### ACTION ITEM
Write out every line of text from the entries below with no changes, keeping them in their original order. Leave the pictures out of your answer.
-------- EXERCISE DATA
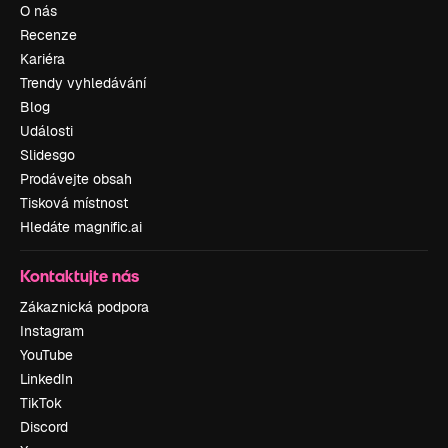
O nás
Recenze
Kariéra
Trendy vyhledávání
Blog
Události
Slidesgo
Prodávejte obsah
Tisková místnost
Hledáte magnific.ai
Kontaktujte nás
Zákaznická podpora
Instagram
YouTube
LinkedIn
TikTok
Discord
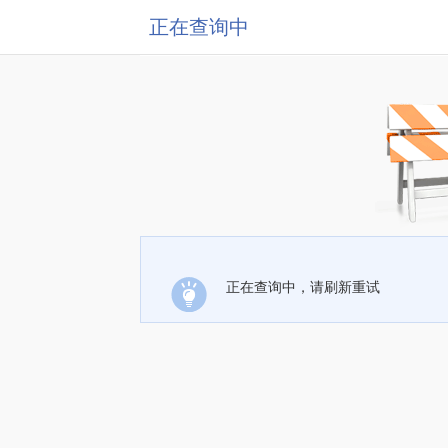
正在查询中
正在查询中，请刷新重试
----------------
### REPLY
O nás
Recenze
Kariéra
Trendy vyhledávání
Blog
Události
Slidesgo
Prodávejte obsah
Tisková místnost
Hledáte magnific.ai
Kontaktujte nás
Zákaznická podpora
Instagram
YouTube
LinkedIn
TikTok
Discord
正在查询中
正在查询中，请刷新重试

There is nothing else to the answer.